I follow some simple rules that I made for myself.

  • Simplicity of the shot

  • Rule of thirds when applicable

  • Follow lines

  • Include more habitat and interesting elements

  • Focus on my main target to be the most essential element in the image

  • Try to get a pleasing background (always)

  • Reduce negative space

  • Angle of the shot

  • Keep trying new angles

  • Move a bit to recompose

    

 

 

 

                                                                              

 

 

Drop to eye level

As a personal rule of thumb, I always try to get to the same level of the animal that I am photographing no matter what the subject is.
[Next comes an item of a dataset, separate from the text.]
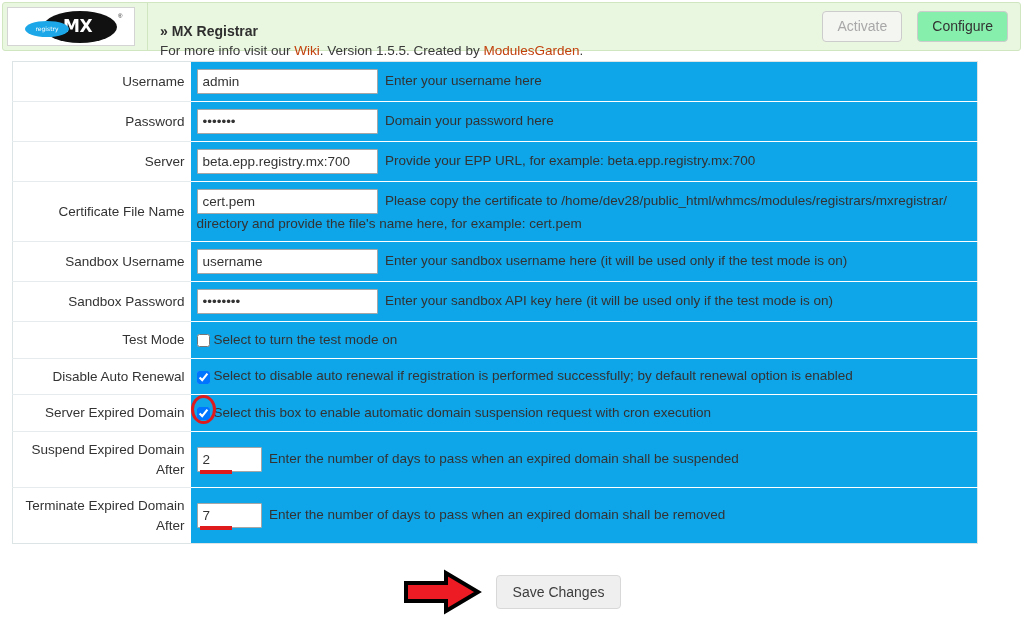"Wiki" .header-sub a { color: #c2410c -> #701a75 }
I have seen many photographers shooting birds standing in while the bird is down low in the waters and to me that is just the worst thing to do while shooting wildlife.
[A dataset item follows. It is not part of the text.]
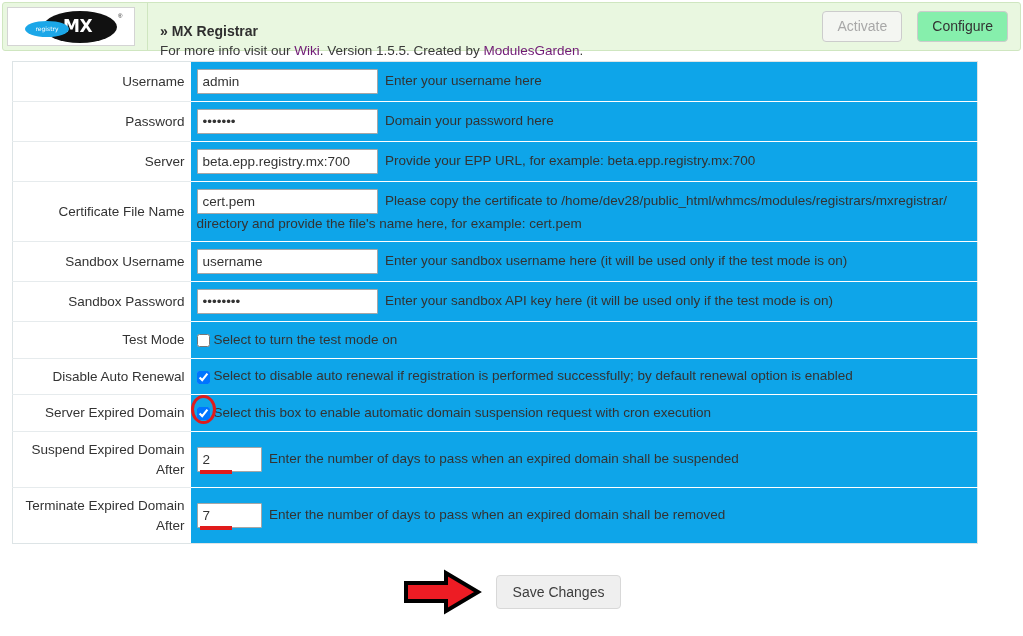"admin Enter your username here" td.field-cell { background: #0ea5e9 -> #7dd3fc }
Sometimes you might have to shoot slightly higher than eye level in case of a small animal or bird due to grass but always do whatever you can to get to eye level. This is the best way to connect to an animal when the animal is looking straight into the camera and the image is much more powerful when you are at the same height.

 

 

 

Know your gear 

While most new wildlife photographers (and a lot of old ones too) will swear on their technical prowess and awareness not many still know what to do when stuck in a situation with no guidance. Remember, wildlife is the least controllable form of photography which is what makes it one of the toughest too. If you lack the propensity to learn and master the equipment you will be left with bad images. This is what separates the boys from the men! (figuratively) Here is a small list of what you should always be aware of based on the conditions –

  • Minimum shutter speed at which you can obtain a sharp image with your camera

  • Understand the in-camera or in-lens IS functionality

  • Learn to quickly toggle between focus points

  • Learn your cameras limitations when it comes to ISO

  • If using continuous shutter then know the buffer to avoid missing on important moments

  • Master the basics of exposure

 

It is very important to understand that ‘special’ wildlife moments last for less than 10 seconds. If you are not fast enough you are out of the race.

 

              

 

 

 

 

Enjoy the moment

One of the most important reasons for me to pick wildlife photography as a serious hobby as a kid was to get closer to nature and cherish the natural world. As I got more into the photography side of things I slowly realized that I had stopped enjoying the wild and was always focused on getting the shots. A few years ago, when I was going through some of the old images I realized that even though I had taken a lot of good images I had missed capturing some of them through my eyes. That’s when I decided that after getting my images I will always spend time with the subject. This is truly what made me happier as a wildlife photographer. Eventually I started noticing that not only was I coming back from my trips with better images but also great memories that will last a lifetime.

This is not really a tip but something that I usually practice. Our love for nature is not only tied to a photograph but for what we translate that to in our minds while we perceive them. At these moments, one realizes how important it is to conserve what we have for future generations to see.